Getting In the Vote: The Nursing Home Challenge

Ensuring that residents of long-term care facilities can exercise their right to vote has been fraught with challenges, even prior to the pandemic. Many residents need assistance with some or all aspects of voting and have relied upon support from long-term care facility staff, family, friends and community programs, as well as outside volunteers, to help them.

With the impact of COVID-19, however, many of those supports are not as available this year. We are at great risk of excluding significant numbers of residents from voting in the 2020 election.

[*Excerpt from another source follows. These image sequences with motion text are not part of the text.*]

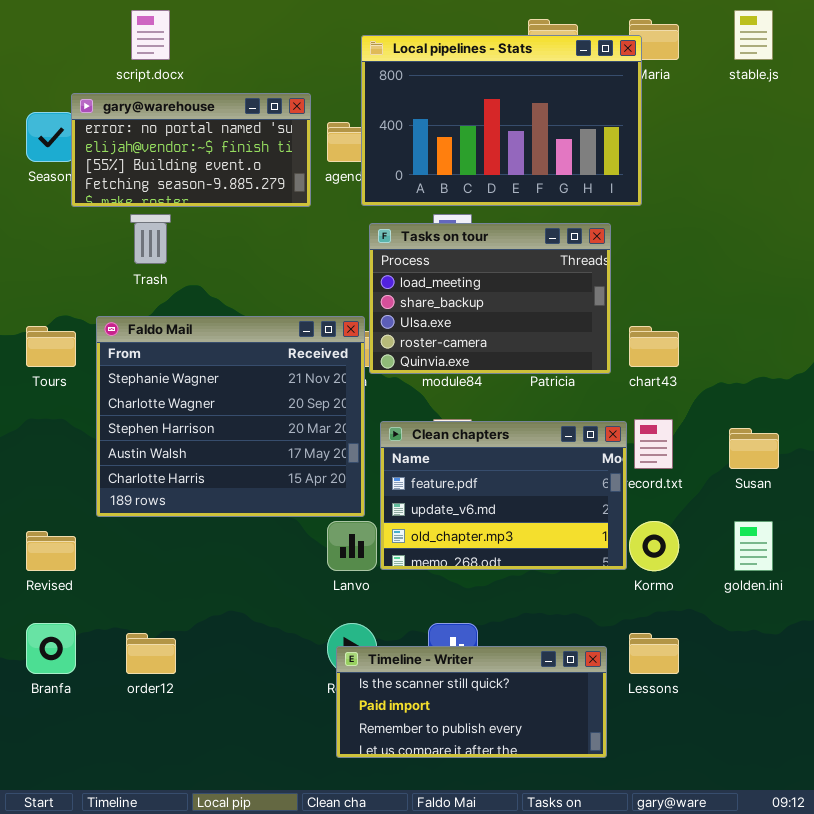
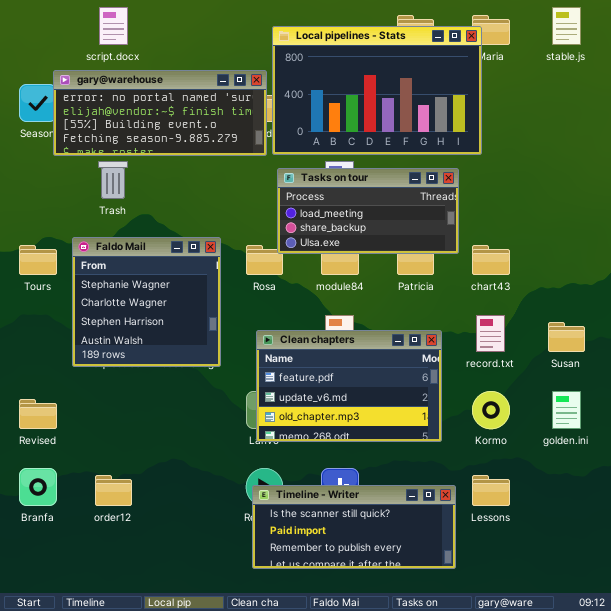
gary@warehouse: [71,93,311,207] -> [53,70,267,156], resized
Tasks on tour: [369,223,611,374] -> [277,168,459,254], resized
Faldo Mail: [96,316,365,517] -> [72,237,221,367], resized
Clean chapters: [380,421,627,570] -> [256,330,442,442], moved

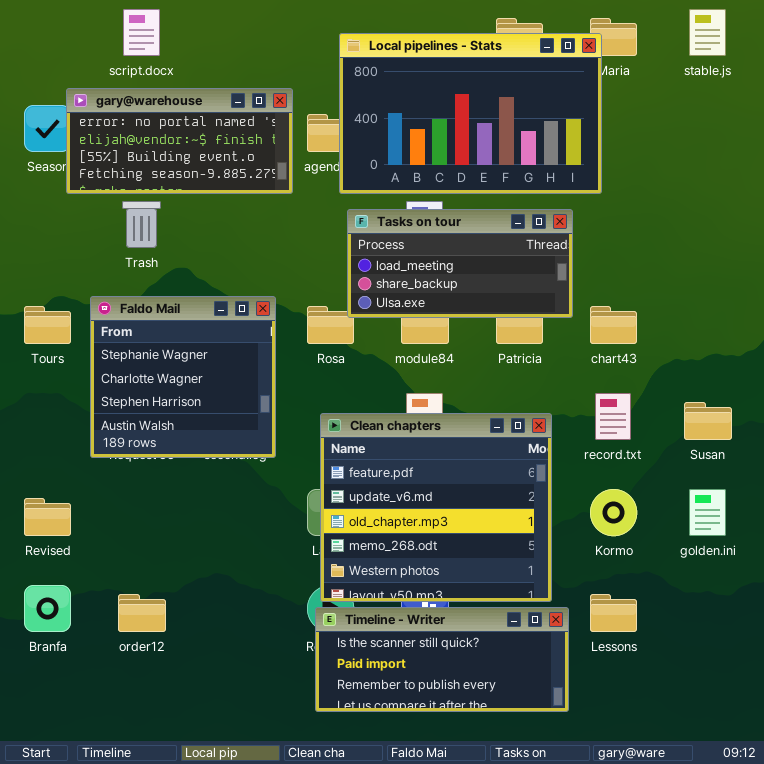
gary@warehouse: [53,70,267,156] -> [66,88,293,194], resized
Clean chapters: [256,330,442,442] -> [320,413,552,602], resized

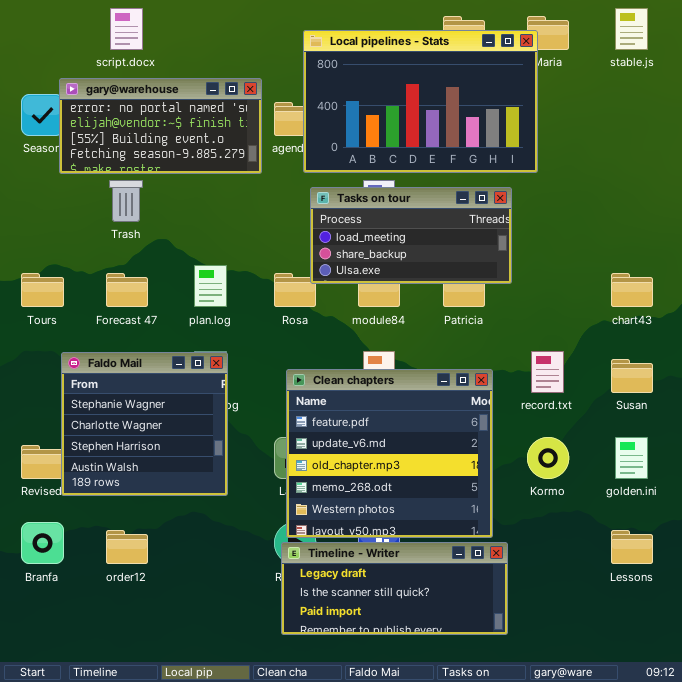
Faldo Mail: [90,296,276,458] -> [61,352,228,496], moved
chart43: [590,306,637,344] -> [611,273,653,307], moved
Lessons: [590,594,637,632] -> [611,530,653,564], moved
Timeline - Writer: [315,607,569,712] -> [281,542,508,635], scrolled up 1 row

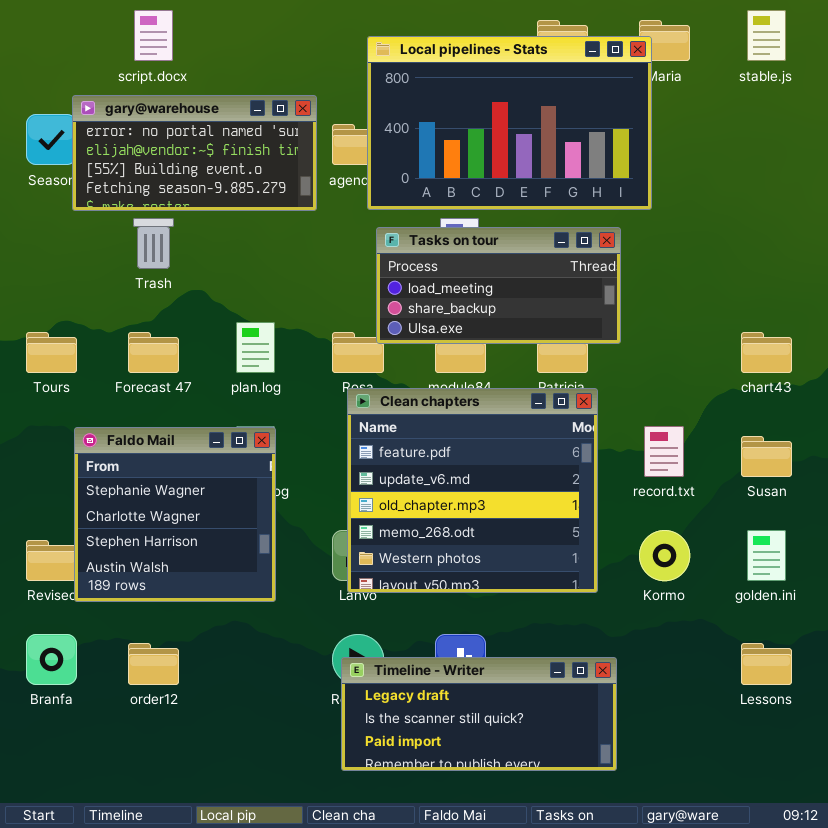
Clean chapters: [286,369,493,538] -> [347,388,598,593], moved

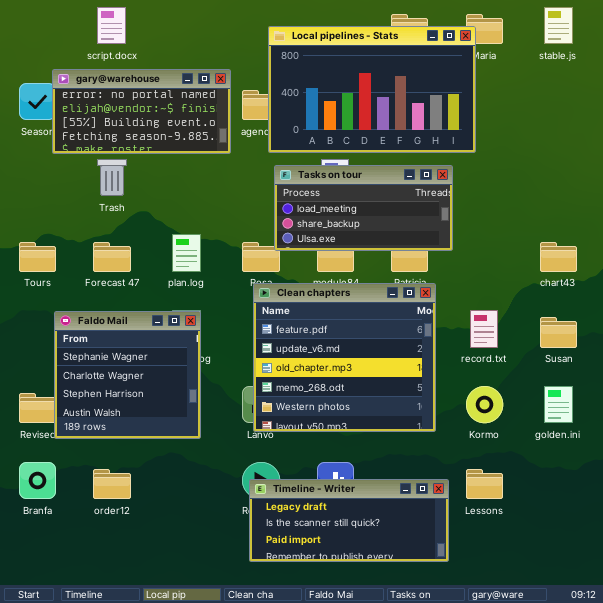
Lessons: [741,643,792,685] -> [466,469,503,499], moved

As communities shut down due to COVID-19, severe restrictions on access and visitation in long-term care facilities were put into place. Despite many states reopening businesses and resuming services, the process has been much slower in long-term care facilities because of the outsize impact of COVID-19 on residents and staff. Visitors onsite at long-term care facilities primarily have been restricted to families and long-term care ombudsmen.

Responsibility to Help Residents Exercise Their Right to Vote

Long-term care facilities have a responsibility to assist residents in exercising their rights, including their right to vote. Such assistance often includes helping them to register to vote, to obtain an absentee or mail-in ballot, to get to the polls or to fill out and return ballots. There are a significant number of residents, however, who rely upon outside support for voting assistance, either because they are not getting the help they need from their facility, or because of restrictions on who can provide that assistance to them.

In some states, state law prohibits nursing home staff from helping residents fill out their ballots. However, many community-based voter assistance programs, which would otherwise go into nursing homes to help residents vote, have indicated that due to COVID-19 they will not be doing so this year. Furthermore, while nursing homes have in previous years served as polling sites, allowing many residents to remain in the building to cast their vote, for this election, many of these sites are being relocated away from nursing homes. So how to address these issues and help facilitate voting for residents of long-term care facilities?

  1. Identify and collaborate with community programs that traditionally provide assistance and information to persons with disabilities—including long-term care facility residents—around voting. Many state disability rights networks, or protection and advocacy programs, actively provide help. Additionally, long-term care ombudsman programs also have provided information and advocacy for residents who wish to vote.
  2. Ensure that residents, families and long-term care facilities have the information they need about voting options, polling places, early voting availability, obtaining mail-in ballots and deadlines for requesting and mailing in a ballot. Right now, as the weather is still warm, in many states outdoor and window visits are being held. Voter registration programs could coordinate with long-term care facilities about having an outside table available where residents can be helped to register to vote or request a mail-in ballot.
  3. Facilities can assign a non-clinical staff person or volunteer to assist residents in registering to vote or requesting a mail-in ballot. Because many long-term care facilities across the country have obtained additional computers, tablets or other electronic devices to help residents connect virtually with families, those devices can be used to help residents request mail-in ballots online.
  4. Review state policies around voting, including early voting and who is permitted to provide assistance to residents around voting and determine if additional flexibility is necessary. Advocate for changes that are more inclusive, such as permitting a resident to select someone they trust in the facility, a staff person, a family member (if visits are permitted leading up the election day) or even another resident, to provide assistance; or offering additional hours for individuals who need special assistance or support.
  5. Explore the availability of mobile polling locations in the community. Implement protocols for social distancing and cleaning machines between votes.
  6. For residents who wish to go to their community polling site to cast their ballot, work with them to facilitate access safely. What options are available for safe transportation? Do they have a mask or other face covering and access to hand sanitizer? Ensure they understand the need for social distancing, and whether they will be required to quarantine for a set period of time when they return to the nursing home.

As we think about how we will vote in the election this year, we must include options for long-term care facility residents to cast their ballots as well.


Lori Smetanka, J.D., is the executive director of the National Consumer Voice for Quality Long-term Care in Washington, DC.